Продемонстрировали активность и агенты сыскной полиции. Их стремление отличиться перед начальством вышло боком владельцу ресторана «Аванс» Г. Старкову. Сыщики доложили, что в этом заведении трем посетителям подали изрядное количество водки. Дальше был пьяный скандал на улице, оскорбление женщины, составление протокола в участке, а для ресторатора — разорительный штраф, «с заменой в случае несостоятельности арестом на три месяца».

Запрет на продажу спиртного, введенный в период мобилизации, привел к неожиданному результату. В русском обществе заговорили о возможности всеобщего отрезвления страны.

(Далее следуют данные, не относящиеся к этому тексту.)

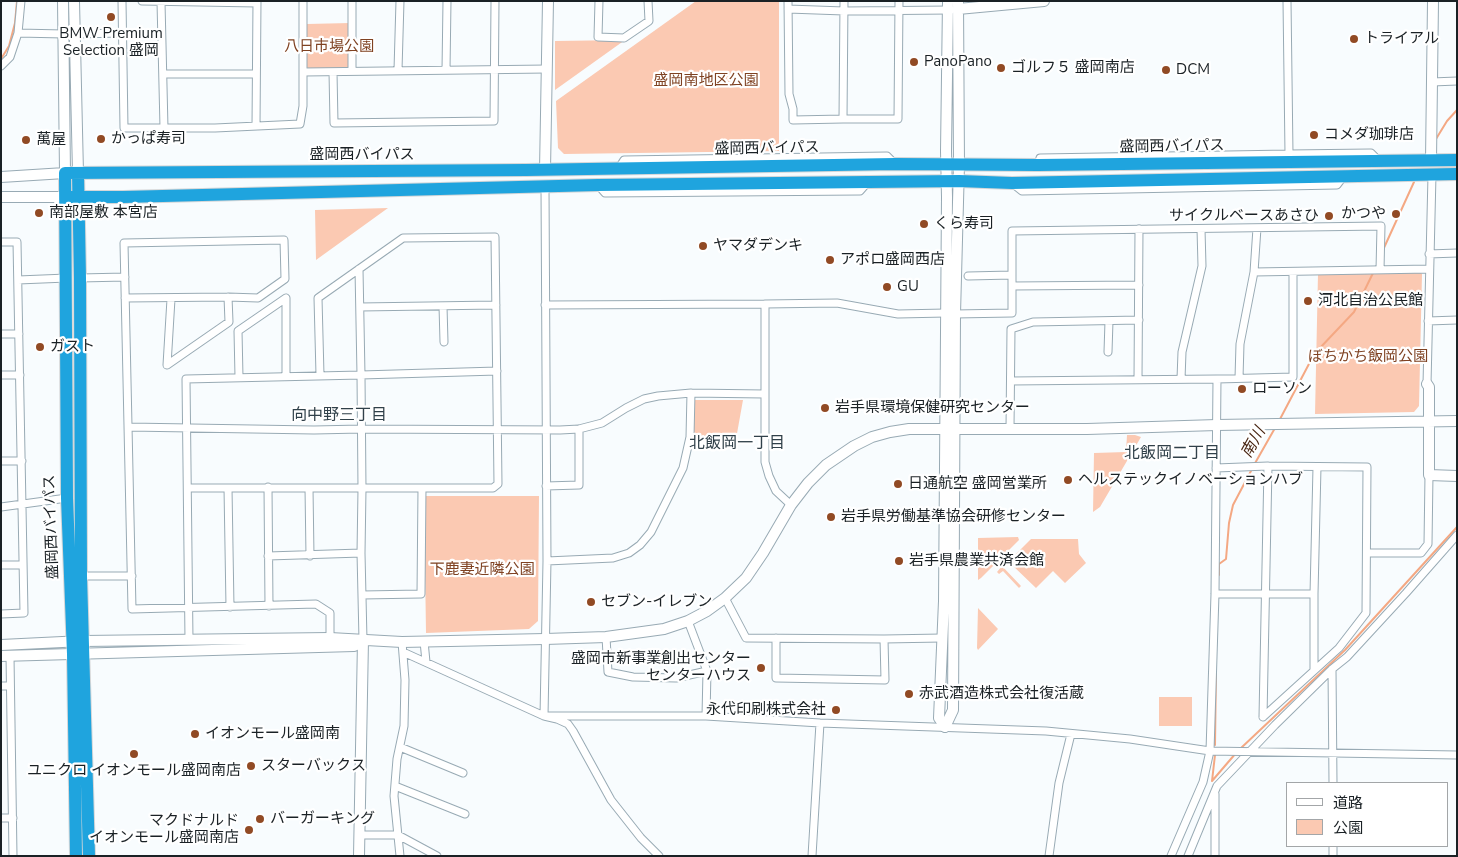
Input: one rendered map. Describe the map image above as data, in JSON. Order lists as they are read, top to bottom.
{
  "streets": {
    "highway": ["盛岡西バイパス"]
  },
  "districts": ["向中野三丁目", "北飯岡一丁目", "北飯岡二丁目"],
  "water": ["南川"],
  "parks": [
    "八日市場公園",
    "盛岡南地区公園",
    "ぼちかち飯岡公園",
    "下鹿妻近隣公園"
  ],
  "places": [
    "BMW Premium Selection 盛岡",
    "トライアル",
    "PanoPano",
    "ゴルフ５ 盛岡南店",
    "DCM",
    "コメダ珈琲店",
    "かっぱ寿司",
    "萬屋",
    "南部屋敷 本宮店",
    "かつや",
    "サイクルベースあさひ",
    "くら寿司",
    "ヤマダデンキ",
    "アポロ盛岡西店",
    "GU",
    "河北自治公民館",
    "ガスト",
    "ローソン",
    "岩手県環境保健研究センター",
    "ヘルステックイノベーションハブ",
    "日通航空 盛岡営業所",
    "岩手県労働基準協会研修センター",
    "岩手県農業共済会館",
    "セブン-イレブン",
    "盛岡市新事業創出センター センターハウス",
    "赤武酒造株式会社復活蔵",
    "永代印刷株式会社",
    "イオンモール盛岡南",
    "ユニクロ イオンモール盛岡南店",
    "スターバックス",
    "バーガーキング",
    "マクドナルド イオンモール盛岡南店"
  ],
  "legend": ["道路", "公園"]
}
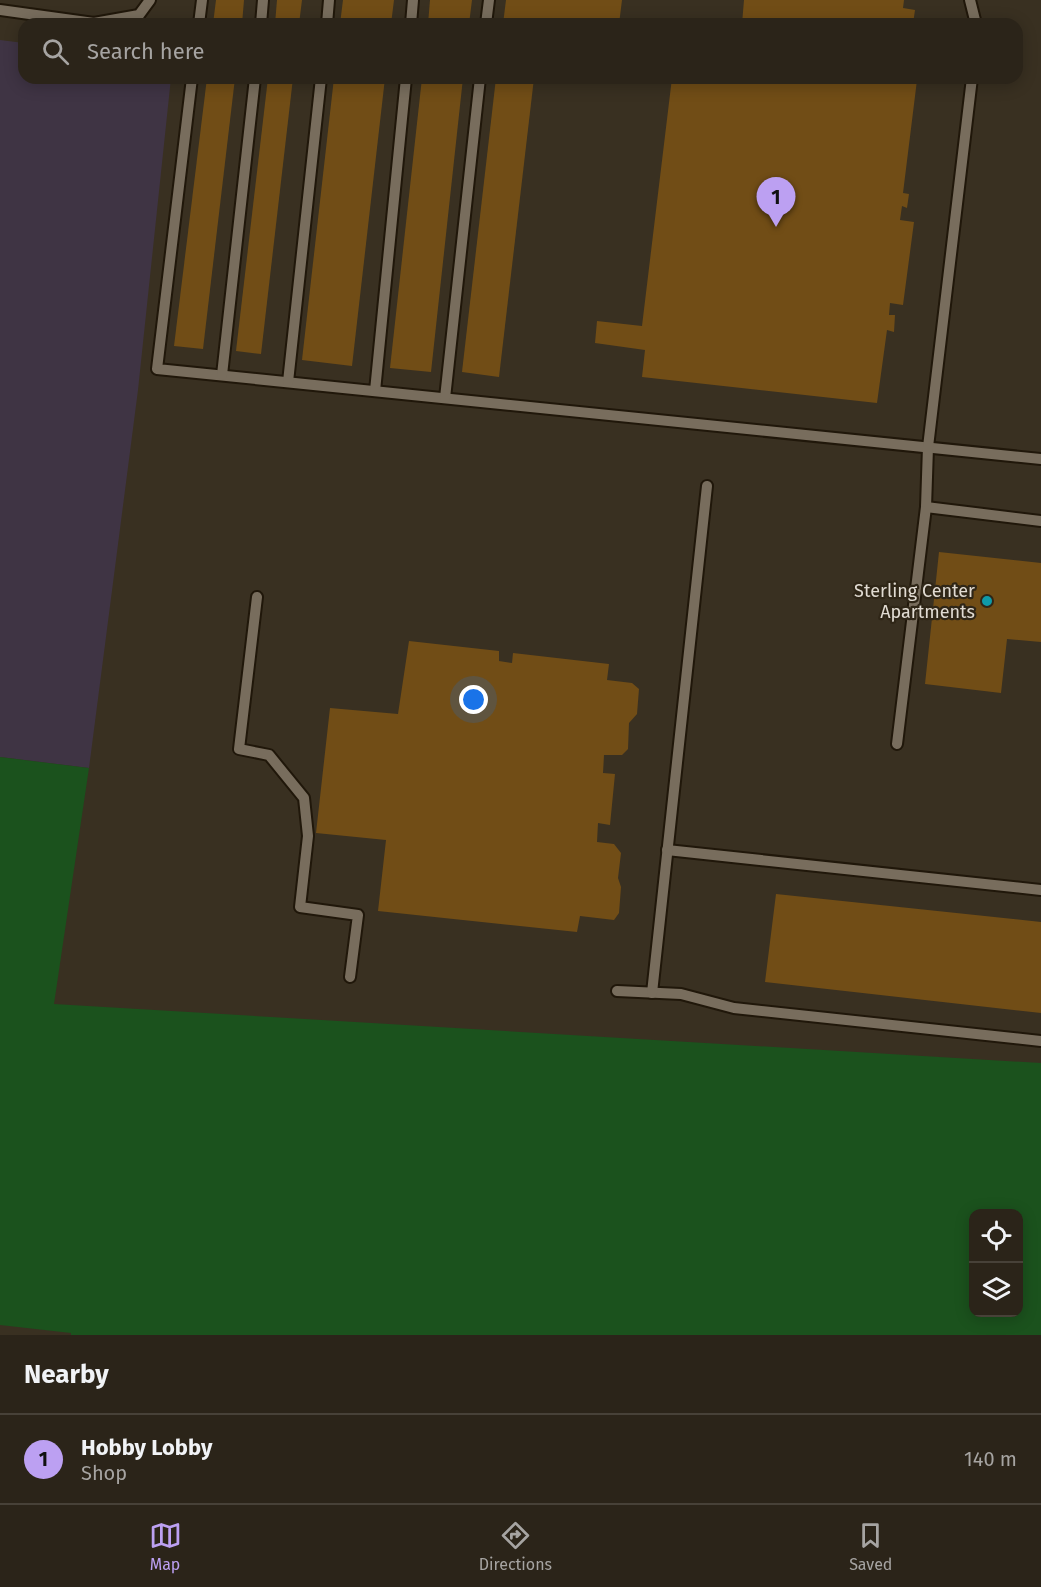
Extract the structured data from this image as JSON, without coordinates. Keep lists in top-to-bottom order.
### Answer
{
  "places": ["Sterling Center Apartments"],
  "page": {
    "search": "Search here",
    "pins": "1",
    "heading": "Nearby",
    "list": [
      {
        "mark": "1",
        "name": "Hobby Lobby",
        "note": "Shop",
        "value": "140 m"
      }
    ],
    "nav": ["Map", "Directions", "Saved"]
  }
}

Газеты, ссылаясь на мнение владельцев фабрик и заводов, сообщали о настоящем перевороте в поведении рабочих. Оказалось, что у лишенных водки пролетариев заметно поднялась производительность труда, уменьшилось количество брака, почти прекратились прогулы. Выросла заработная плата на вспомогательных работах. Пока была водка, окрестные крестьяне нанимались, потому что заработок все равно пропивали. Теперь они предпочитали сидеть дома, чем работать за гроши.

Улучшились отношения между рабочими: исчезли ссоры, драки, хулиганство, почти прекратилось воровство. Жизнь в семьях стала более сытой и спокойной. В фабричных лавках увеличились закупки полезных товаров и снизилась продажа сахара — раньше рабочие забирали его, чтобы, сбыв за бесценок, тут же пропить деньги. Все больше рабочих стало участвовать в больничных кассах. Раньше по причине массового пьянства первый день болезни считали «загульным» или «похмельным» и его не оплачивали.

«Радость по поводу отрезвления и желание продлить его, — писала газета «Утро России», — охватило даже такие элементы, среди которых горькое пьянство было особенно развито, как, например, ломовые извозчики. Они счастливы, что теперь могут значительную часть своего заработка отправлять семьям, в деревню. Вот что пишет правление московского общества взаимопомощи «Грузовоз» в своем заявлении на имя и. о. городского головы:

«Результат временной меры — запрещения торговли крепкими напитками и пивом в г. Москве во время мобилизации — ярко сказался на нашей отрасли труда — ломовом извозопромысле. Ломовой извозчик, типичный представитель всего грубого, даже дикого, в дни запрета преобразился. Привычная грубость смягчилась, появилось заботливое отношение и к своей семье, и к хозяйскому имуществу, работа пошла скорей, сознательнее. Нет и тех штрафов за нарушение правил езды и благопристойности. Заработок получается целиком и почти сполна идет на помощь в деревню. Словом, громадная перемена к лучшему. Немудрено, стали от них же самих поступать просьбы о возбуждении ходатайства продлить эти счастливые дни, хотя бы до окончания войны. Правление московского общества „Грузовоз“, подкрепленное этими общениями, почтительнейше просит ваше превосходительство возбудить ходатайство о воспрещении торговли в г. Москве крепкими напитками, не исключая и пива, во все время военных действий».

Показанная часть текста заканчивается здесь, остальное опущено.